Текст страницы:
Люди ложились в постели и целыми семьями умирали. Были дружины, которые помогали их вытаскивать. А тех, кто падал на улице, обязаны были дворники втаскивать в подвалы.
По Лиговскому проспекту ленинградцы волокли на Волковское кладбище тела своих родственников, зашитые в простыни, на фанерке или на саночках. Ни досок, ни гробов не было. Люди не могли рыть ямы, они просто подвозили тела к высокому железному забору и оставляли там. Шли один за другим с этими ношами.
Ипатов Валентин
Я окончил 9 классов в ленинградской школе на Московском проспекте. 4 ребенка было у родителей. Еще до войны я работал в каникулы, чтобы немножко семью поддержать. В 1941-м наша артель стала производить военную продукцию — малозаметные препятствия — круглые сетки, которые растягивались, чтобы неприятельская пехота в них запутывалась. Мой дом на Средней Рогатке разбомбили, нас переселили на Смоленскую улицу, в школу, и моя артель тоже переехала на Смоленскую.

Исходные данные:
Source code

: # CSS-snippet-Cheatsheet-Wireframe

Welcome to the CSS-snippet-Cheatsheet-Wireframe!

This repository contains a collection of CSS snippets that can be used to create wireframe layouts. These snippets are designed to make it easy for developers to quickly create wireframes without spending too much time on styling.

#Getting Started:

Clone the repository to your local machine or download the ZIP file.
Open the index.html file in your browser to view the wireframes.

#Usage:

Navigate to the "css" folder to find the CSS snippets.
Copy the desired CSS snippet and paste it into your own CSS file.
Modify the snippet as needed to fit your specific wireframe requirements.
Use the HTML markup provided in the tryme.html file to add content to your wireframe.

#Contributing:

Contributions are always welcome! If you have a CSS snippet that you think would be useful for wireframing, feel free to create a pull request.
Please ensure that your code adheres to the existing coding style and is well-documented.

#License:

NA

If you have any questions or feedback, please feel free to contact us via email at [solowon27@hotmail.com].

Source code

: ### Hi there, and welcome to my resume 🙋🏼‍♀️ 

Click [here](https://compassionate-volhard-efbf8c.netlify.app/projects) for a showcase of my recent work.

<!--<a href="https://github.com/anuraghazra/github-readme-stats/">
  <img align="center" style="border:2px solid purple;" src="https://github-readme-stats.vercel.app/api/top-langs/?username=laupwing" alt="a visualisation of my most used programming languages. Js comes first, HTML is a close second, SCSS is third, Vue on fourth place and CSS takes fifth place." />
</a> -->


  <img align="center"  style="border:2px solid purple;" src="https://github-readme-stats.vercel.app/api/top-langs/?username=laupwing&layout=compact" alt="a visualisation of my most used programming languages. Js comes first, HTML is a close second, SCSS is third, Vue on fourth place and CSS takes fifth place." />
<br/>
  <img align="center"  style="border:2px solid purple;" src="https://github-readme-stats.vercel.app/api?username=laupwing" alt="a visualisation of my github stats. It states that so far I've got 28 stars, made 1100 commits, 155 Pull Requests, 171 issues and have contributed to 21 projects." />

Задание:
Напишите продолжение текста о блокадном Ленинграде, начиная сразу после его последнего предложения.

Ответ:
В первый налет немецкой авиации на Бадаевские склады я с товарищем дежурил на крыше, и нам удалось сбросить вниз одну зажигалку.
Постепенно паек стал меньше, а работали мы много, часов по 12 минимум, потом дежурства разные, ну и без родителей мне было тяжело. К январю я уже плохо ходил.
Умерших от голода сначала хоронили в гробах, как положено, потом зашивали простынями и увозили на саночках. Через какое-то время уже и на это не было сил — выносили умерших на улицу. Каждый день ездили машины, подбирали эти трупы и отвозили в общую могилу.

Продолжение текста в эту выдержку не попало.